In Bulgarian folklore St. Demetrius is a courageous man with supernatural powers. To celebrate his feast he arrives on horseback bringing winter and cold, and snow falls from his beard. The feast is also linked to paying homage to the dead. According to some legends the saint is a brother of At. Archangel Michael who takes away the souls of the dead. On the Saturday before the feast (called Dimitrovden) the so-called Demetrius All Souls Day is organized. In the past, on 26 October the landlords would release from their jobs seasonal workers like farmhands, shepherds etc. hired on Gergiovden (St. George’s Feast on 6 May). To mark the end of the farming season everybody gathered for a big celebration with plenty of food.
The lyrics of an ancient folk song quoted by Bulgarian ethnographer Prof. Dimitar Marinov recount the story of the saint who together with his brother Michael put to fire Mount Athos and the monasteries there. The two were condemned and locked up for three years at the bottom of the sea. „They served three years of imprisonment and three years farmhands did not know their day, shepherds did not know their term of service and not even a drop of rain fell…“. St. Petka and St. Nedelya (who according to this song were St. Demetrius’s aunts) went to visit Our Lord and pleaded to Him to release the prisoners. However He refused with the words: “Mitre is not for release, Mitre is for extermination” (the name Mitre is a local version of Dimitar). Then the two women saints went to visit Virgin Mary and she helped for the release of Mitre.

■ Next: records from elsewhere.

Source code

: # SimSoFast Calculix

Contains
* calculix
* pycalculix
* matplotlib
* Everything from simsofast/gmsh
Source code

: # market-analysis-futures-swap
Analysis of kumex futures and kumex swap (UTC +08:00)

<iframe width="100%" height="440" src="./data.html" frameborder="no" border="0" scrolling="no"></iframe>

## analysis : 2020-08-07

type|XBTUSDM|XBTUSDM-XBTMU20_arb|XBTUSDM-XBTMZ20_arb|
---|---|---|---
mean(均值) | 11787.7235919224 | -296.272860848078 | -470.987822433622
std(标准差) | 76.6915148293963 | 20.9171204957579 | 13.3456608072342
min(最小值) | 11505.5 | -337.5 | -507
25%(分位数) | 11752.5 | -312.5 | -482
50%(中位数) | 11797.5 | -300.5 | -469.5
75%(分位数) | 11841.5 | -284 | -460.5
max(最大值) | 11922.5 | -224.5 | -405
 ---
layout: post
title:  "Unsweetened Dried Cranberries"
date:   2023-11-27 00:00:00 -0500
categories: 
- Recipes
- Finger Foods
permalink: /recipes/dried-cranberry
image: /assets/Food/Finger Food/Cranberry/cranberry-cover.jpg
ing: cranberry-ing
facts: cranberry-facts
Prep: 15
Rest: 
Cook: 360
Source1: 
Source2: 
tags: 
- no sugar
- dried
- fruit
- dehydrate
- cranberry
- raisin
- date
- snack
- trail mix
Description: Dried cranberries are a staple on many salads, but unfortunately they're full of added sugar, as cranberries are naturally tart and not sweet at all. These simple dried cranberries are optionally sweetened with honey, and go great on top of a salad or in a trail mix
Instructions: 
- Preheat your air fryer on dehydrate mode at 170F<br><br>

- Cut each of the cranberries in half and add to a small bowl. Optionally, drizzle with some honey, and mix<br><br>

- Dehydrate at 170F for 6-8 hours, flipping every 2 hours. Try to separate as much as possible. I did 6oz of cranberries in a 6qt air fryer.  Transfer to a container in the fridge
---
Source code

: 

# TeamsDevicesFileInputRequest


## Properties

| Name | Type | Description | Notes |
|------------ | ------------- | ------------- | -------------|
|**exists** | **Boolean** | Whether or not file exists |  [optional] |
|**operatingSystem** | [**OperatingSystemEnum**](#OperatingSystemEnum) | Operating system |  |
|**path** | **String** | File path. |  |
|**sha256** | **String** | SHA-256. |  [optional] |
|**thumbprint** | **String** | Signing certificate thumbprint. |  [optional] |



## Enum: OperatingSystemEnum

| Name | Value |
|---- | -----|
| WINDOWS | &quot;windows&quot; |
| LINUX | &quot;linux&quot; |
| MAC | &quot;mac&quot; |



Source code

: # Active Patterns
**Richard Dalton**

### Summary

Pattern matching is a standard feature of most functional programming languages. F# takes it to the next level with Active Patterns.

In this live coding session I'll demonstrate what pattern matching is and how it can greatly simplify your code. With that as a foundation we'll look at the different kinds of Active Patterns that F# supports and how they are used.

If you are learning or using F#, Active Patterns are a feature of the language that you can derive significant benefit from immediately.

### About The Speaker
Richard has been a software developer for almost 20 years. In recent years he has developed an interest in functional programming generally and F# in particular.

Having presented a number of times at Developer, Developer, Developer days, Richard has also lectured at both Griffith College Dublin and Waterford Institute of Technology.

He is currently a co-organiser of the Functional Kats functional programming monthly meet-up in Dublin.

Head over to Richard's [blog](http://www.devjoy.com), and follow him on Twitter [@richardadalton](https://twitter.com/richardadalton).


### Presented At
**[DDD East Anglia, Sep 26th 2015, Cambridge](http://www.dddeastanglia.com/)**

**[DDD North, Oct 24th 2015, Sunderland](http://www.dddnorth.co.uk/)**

Another legend presents St. Demetrius as the twin brother of St. George. The twins divided the year in two equal halves. St. George received the summer and St. Demetrius – the winter. This division applies to the farming year – from Gergiovden (St. George’s Feast) the spring-summer cycle of farming work begins and from Dimitrovden (St. Demetrius’s Feast) – the autumn-winter one.
Once upon a time the period around Dimitrovden was the right time to complete construction of new houses. According to the custom, a new house’s owners had to cull a ram and invite the whole village to water-bless the house. That's why builders celebrate this day as their professional day. Dimitrovden was the day to make predictions about the coming year: if the moon was full, beehives would be filled with honey and the bees would swarm. On the eve of the feast the shepherds tossed a stick in the sheepfold. If the sheep lay on it in the morning, it was believed that the winter would be long, tough and cold.
Like on St. Ignatius’s Feast (Ignazhden) predictions about the future were made depending on who would be the first guest entering a house. If he was a good and prosperous man, the year would be good for the family of the hosts too.